There’s been a lot of talk about gay students at Christian colleges lately. I’ve blogged about it several times, as have others. But we haven’t heard much from gay faculty at these schools. That’s because they are deep, deep in the closet.
Inside Higher Ed has an anonymous essay by one such prof:
Much of this debate at your institutions hinges on biblical hermeneutics. It dismays me how CCCU [The Council for Christian Colleges and Universities] institutions (institutions of higher education!) will cite biblical passages as if the passages are self-interpreting, thus adopting a hermeneutical practice of simplistic literalism. I have been struck by the fact that while CCCU institutions will not hire faculty in monogamous, same-sex relationships, they do hire divorced faculty without asking the grounds for the divorce. Wheaton College in Illinois is tragically consistent in its foundationalist approach to biblical hermeneutics, allowing faculty to be divorced so long as the divorce is based on biblical grounds. Do you seriously think that the great professor ceases to be a great professor because his/her divorce was based on irreconcilable differences rather than adultery?
One year I received a teaching award. If I were to come out now, would I suddenly cease being a good teacher? Would I no longer be able to ask disciplinary-related questions that spring from my religious faith?
As you know, millennials’ views of religion and homosexuality are rapidly changing. Will your institutions continue to attract students? Some alumni will not want to donate, and some foundations will not want to make grants. A friend suggested that the CCCU, like the Republican Party, may need to change to survive, or that those institutions that want to be more prophetic, courageous, and progressive and who believe that God’s revelation continues to unfold will need to leave the CCCU.

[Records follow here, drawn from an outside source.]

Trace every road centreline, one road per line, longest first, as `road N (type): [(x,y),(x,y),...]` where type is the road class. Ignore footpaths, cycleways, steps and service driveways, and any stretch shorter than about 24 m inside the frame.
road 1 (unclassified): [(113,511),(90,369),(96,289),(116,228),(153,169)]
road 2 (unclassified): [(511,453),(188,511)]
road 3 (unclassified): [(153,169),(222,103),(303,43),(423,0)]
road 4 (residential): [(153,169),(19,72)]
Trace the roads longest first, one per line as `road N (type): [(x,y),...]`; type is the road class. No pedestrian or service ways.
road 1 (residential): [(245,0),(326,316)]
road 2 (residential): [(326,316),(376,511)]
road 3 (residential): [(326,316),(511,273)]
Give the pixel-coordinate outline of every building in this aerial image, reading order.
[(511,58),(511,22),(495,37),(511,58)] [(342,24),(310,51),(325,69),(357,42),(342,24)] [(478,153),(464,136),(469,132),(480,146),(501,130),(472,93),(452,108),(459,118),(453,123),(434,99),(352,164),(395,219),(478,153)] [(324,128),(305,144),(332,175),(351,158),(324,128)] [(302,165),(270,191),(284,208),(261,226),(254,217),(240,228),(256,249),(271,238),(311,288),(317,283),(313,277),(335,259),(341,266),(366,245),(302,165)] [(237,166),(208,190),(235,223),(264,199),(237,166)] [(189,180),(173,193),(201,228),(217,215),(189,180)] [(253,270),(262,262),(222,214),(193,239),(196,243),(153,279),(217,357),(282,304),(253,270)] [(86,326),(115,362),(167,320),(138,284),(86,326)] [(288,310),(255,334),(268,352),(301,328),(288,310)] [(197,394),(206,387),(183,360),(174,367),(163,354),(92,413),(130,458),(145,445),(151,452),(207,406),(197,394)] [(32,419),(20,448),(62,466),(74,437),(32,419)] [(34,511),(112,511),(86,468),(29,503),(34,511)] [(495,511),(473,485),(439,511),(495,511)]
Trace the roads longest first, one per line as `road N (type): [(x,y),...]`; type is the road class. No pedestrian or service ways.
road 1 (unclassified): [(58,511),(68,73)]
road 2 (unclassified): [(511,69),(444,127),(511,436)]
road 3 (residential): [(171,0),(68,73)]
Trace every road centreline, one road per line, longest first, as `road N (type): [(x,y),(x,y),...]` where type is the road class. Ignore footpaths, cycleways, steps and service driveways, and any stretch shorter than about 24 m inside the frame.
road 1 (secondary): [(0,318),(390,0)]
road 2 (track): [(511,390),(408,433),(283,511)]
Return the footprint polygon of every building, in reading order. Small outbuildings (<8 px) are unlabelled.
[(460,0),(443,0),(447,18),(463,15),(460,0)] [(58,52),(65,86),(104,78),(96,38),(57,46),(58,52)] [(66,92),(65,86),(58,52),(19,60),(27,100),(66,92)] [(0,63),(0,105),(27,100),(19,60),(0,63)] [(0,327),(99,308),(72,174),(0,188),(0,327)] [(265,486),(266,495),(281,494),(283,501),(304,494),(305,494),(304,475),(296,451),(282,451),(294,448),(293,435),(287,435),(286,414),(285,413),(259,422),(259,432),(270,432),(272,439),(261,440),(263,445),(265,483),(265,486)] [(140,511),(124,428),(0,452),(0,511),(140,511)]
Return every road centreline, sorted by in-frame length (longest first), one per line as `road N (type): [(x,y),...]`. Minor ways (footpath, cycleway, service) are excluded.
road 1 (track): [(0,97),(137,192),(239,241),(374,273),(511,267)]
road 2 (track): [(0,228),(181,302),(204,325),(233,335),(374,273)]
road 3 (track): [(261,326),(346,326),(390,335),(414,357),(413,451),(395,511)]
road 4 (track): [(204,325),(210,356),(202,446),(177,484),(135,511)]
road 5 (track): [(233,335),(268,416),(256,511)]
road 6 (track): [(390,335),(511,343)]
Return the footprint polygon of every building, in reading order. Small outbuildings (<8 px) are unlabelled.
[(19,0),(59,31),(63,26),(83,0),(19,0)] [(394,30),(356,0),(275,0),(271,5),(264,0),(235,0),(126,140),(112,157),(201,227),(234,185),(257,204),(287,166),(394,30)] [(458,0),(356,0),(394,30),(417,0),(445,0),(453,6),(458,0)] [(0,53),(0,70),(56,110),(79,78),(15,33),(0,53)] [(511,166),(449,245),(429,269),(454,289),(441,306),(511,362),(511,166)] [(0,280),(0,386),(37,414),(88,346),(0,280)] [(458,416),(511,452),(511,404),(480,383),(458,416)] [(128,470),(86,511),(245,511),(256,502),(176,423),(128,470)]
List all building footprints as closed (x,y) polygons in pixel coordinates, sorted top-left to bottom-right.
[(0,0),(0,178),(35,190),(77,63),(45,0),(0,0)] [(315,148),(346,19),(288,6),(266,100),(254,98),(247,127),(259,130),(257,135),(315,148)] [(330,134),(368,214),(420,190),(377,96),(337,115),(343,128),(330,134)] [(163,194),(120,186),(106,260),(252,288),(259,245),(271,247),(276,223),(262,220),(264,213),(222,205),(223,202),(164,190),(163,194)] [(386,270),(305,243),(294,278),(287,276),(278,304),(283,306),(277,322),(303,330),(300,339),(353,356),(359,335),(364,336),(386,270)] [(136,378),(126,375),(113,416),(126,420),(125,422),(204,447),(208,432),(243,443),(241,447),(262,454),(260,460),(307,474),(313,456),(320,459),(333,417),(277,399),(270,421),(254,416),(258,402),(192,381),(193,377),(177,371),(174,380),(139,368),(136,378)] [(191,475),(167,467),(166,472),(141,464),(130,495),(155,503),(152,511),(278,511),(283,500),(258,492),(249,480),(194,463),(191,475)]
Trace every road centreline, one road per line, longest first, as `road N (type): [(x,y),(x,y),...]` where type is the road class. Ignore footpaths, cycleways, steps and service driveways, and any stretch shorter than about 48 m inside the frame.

The courageous thing for me to do would be to come out. Gay students, knowing that I was sympathetic, have talked to me about their struggles with family and church. I would have liked to have been open about my own journey in these conversations, but was silent. It pains me to think that my silence contributes to homophobia. But as I stated, my acceptance of my sexual orientation came later, rather than earlier, and thinking about making a move now is daunting.